→ **Source data**:
Segment Open

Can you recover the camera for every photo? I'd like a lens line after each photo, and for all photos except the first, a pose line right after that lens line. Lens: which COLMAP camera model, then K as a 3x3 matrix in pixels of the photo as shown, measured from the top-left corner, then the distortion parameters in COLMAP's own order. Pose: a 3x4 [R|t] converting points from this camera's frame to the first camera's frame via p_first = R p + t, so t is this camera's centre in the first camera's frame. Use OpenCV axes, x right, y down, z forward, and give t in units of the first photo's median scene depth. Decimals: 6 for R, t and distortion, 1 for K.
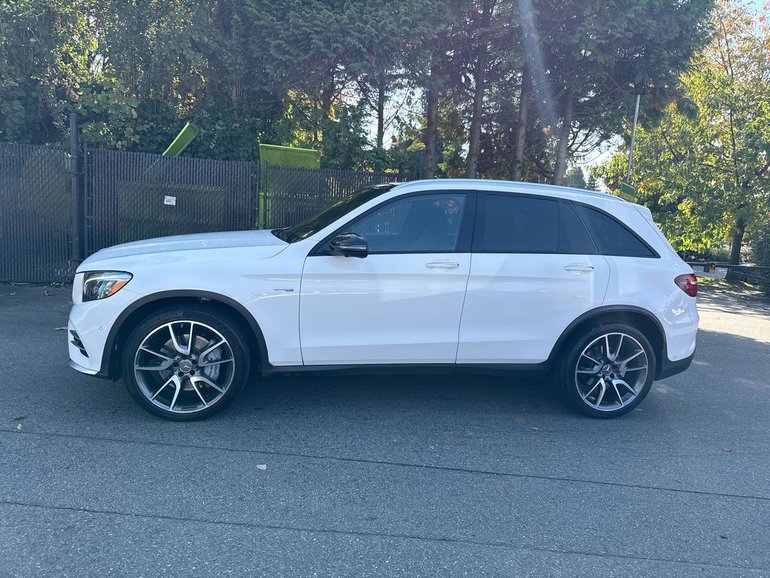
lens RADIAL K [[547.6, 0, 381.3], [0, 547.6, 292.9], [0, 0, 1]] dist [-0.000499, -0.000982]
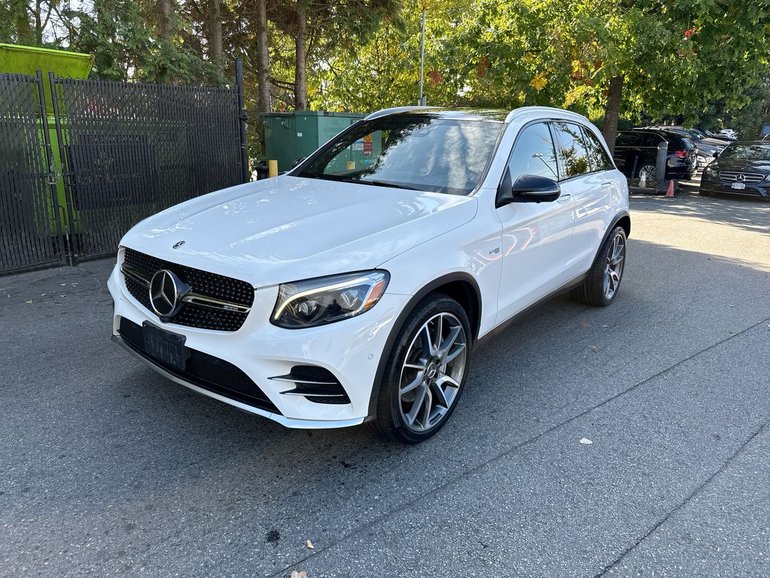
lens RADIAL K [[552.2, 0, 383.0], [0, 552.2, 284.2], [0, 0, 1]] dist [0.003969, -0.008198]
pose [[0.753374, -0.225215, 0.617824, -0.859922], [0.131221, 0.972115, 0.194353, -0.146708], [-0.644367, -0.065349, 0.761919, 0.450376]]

Segment Closed

Retype the data above as given, letting no picture into the copy.

Can you recover the camera for every photo? I'd like a lens line after each photo, and for all photos except the first, a pose line right after that lens line. Lens: which COLMAP camera model, then K as a 3x3 matrix in pixels of the photo as shown, measured from the top-left corner, then the distortion parameters in COLMAP's own order. Pose: a 3x4 [R|t] converting points from this camera's frame to the first camera's frame via p_first = R p + t, so t is this camera's centre in the first camera's frame. Use OpenCV axes, x right, y down, z forward, and give t in units of the first photo's median scene depth. Decimals: 6 for R, t and distortion, 1 for K.
lens RADIAL K [[547.6, 0, 381.3], [0, 547.6, 292.9], [0, 0, 1]] dist [-0.000499, -0.000982]
lens RADIAL K [[552.2, 0, 383.0], [0, 552.2, 284.2], [0, 0, 1]] dist [0.003969, -0.008198]
pose [[0.753374, -0.225215, 0.617824, -0.859922], [0.131221, 0.972115, 0.194353, -0.146708], [-0.644367, -0.065349, 0.761919, 0.450376]]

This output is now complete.